Industri tekstil di Indonesia sedang menghadapi masa sulit. Sejumlah pabrik tekstil mengalami kebangkrutan, mengakibatkan ribuan pekerja kehilangan pekerjaan. Selain itu, kemajuan teknologi, khususnya kecerdasan buatan (AI), menjadi ancaman baru yang mulai merambah sektor ini. Ketua Umum Insan Kalangan Ahli Tekstil Seluruh Indonesia (IKATSI), M Shobirin Hamid, mengungkapkan bahwa teknologi AI kini mulai menyasar industri tekstil, menandakan perubahan besar dalam industri padat karya ini.

Digitalisasi dan AI dalam Industri Tekstil
Shobirin menekankan bahwa digitalisasi dan AI tidak hanya terbatas pada teknologi informasi, tetapi juga telah merambah ke berbagai sektor, termasuk tekstil. Menurutnya, untuk menghadapi perubahan ini, sumber daya manusia (SDM) di industri tekstil harus semakin maju dan berkembang. "Kemajuan teknologi perlu diimbangi dengan pola pikir SDM yang maju. Akademi tekstil diperlukan agar para pekerja dapat menciptakan produk tekstil yang lebih beragam, tidak hanya pakaian," ujarnya kepada CNBC Indonesia pada Jumat (28/6/2024).

Pentingnya Pendidikan Tekstil
Shobirin menyoroti pentingnya pendidikan tekstil dalam menghadapi era digitalisasi ini. Ia berharap pemerintah dan industri tekstil nasional dapat berfokus pada perkembangan teknologi dan pendidikan untuk menciptakan teknokrat baru di bidang tekstil. "Indonesia harus mempersiapkan diri menghadapi masa depan dengan menciptakan produk tekstil yang lebih inovatif seperti future textile dan nano textile," tambahnya.

Penutupan Pabrik Tekstil dan PHK Massal
Presiden Konfederasi Serikat Pekerja Nusantara (KSPN), Ristadi, mengungkapkan bahwa banyak pabrik tekstil di Indonesia terpaksa tutup karena penurunan order, yang mengakibatkan puluhan ribu pekerja terkena PHK. Beberapa pabrik tekstil yang tutup sejak awal tahun 2024 antara lain PT S Dupantex di Jawa Tengah, PT Alenatex di Jawa Barat, dan PT Sai Apparel di Jawa Tengah yang mem-PHK lebih dari 8.000 pekerja.

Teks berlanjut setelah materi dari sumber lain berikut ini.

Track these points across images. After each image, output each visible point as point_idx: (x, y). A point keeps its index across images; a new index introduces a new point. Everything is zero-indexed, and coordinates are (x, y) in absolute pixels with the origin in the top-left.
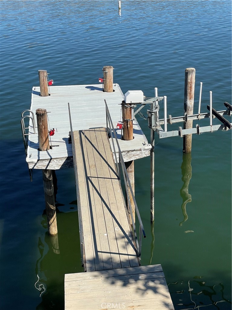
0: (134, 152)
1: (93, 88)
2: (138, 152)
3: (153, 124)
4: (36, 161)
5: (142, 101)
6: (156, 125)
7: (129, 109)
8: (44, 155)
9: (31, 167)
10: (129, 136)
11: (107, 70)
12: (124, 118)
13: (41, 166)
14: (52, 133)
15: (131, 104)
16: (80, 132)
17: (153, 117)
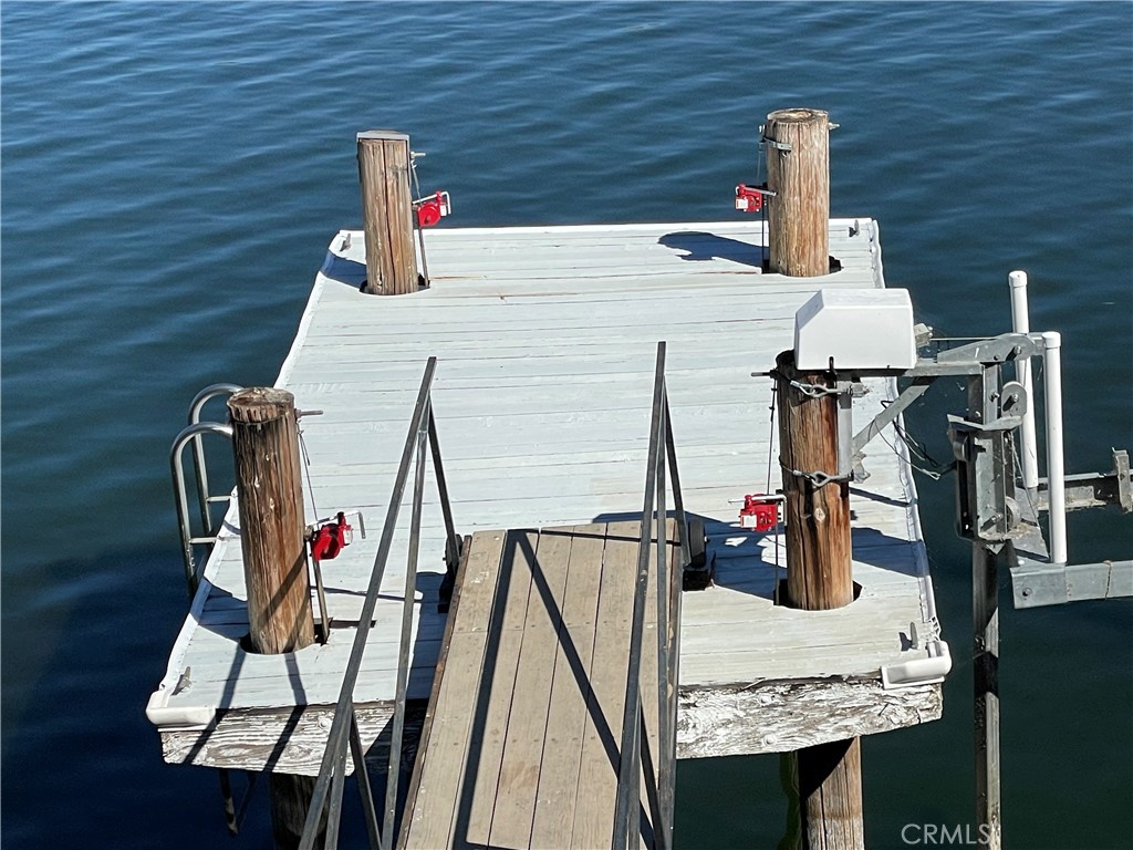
0: (835, 693)
1: (702, 247)
2: (863, 693)
3: (985, 509)
4: (205, 715)
5: (910, 361)
6: (1005, 520)
7: (816, 409)
8: (264, 680)
9: (175, 750)
10: (821, 582)
11: (787, 138)
12: (787, 460)
13: (238, 750)
14: (329, 540)
15: (830, 376)
16: (516, 537)
17: (983, 466)
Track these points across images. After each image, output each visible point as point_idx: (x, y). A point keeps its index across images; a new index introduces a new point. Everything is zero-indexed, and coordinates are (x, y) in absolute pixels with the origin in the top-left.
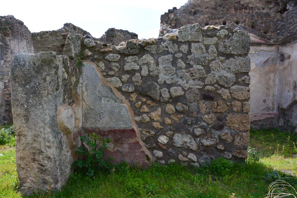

Menurut data KSPN, beberapa perusahaan seperti PT Kusumaputra Santosa dan PT Kusumahadi Santosa yang tergabung dalam Kusuma Group juga mengalami nasib serupa. "Potensi PHK di sektor tekstil masih terus berlanjut karena order turun hingga tidak ada sama sekali. Pemerintah harus segera turun tangan untuk mengatasi masalah ini," ujar Ristadi.

Harapan untuk Masa Depan
Meskipun menghadapi berbagai tantangan, Shobirin berharap pemerintah dan industri tekstil nasional dapat melihat jauh ke depan dan tidak terbelenggu oleh masalah saat ini. Indonesia harus berupaya untuk menciptakan industri tekstil yang lebih maju dan inovatif, serta mengurangi ketergantungan pada produk-produk tekstil konvensional.

Dengan fokus pada pengembangan teknologi dan pendidikan, industri tekstil Indonesia dapat bertahan dan berkembang di tengah era digitalisasi ini. Kolaborasi antara pemerintah, industri, dan akademisi menjadi kunci untuk menciptakan masa depan yang lebih cerah bagi industri tekstil di Indonesia.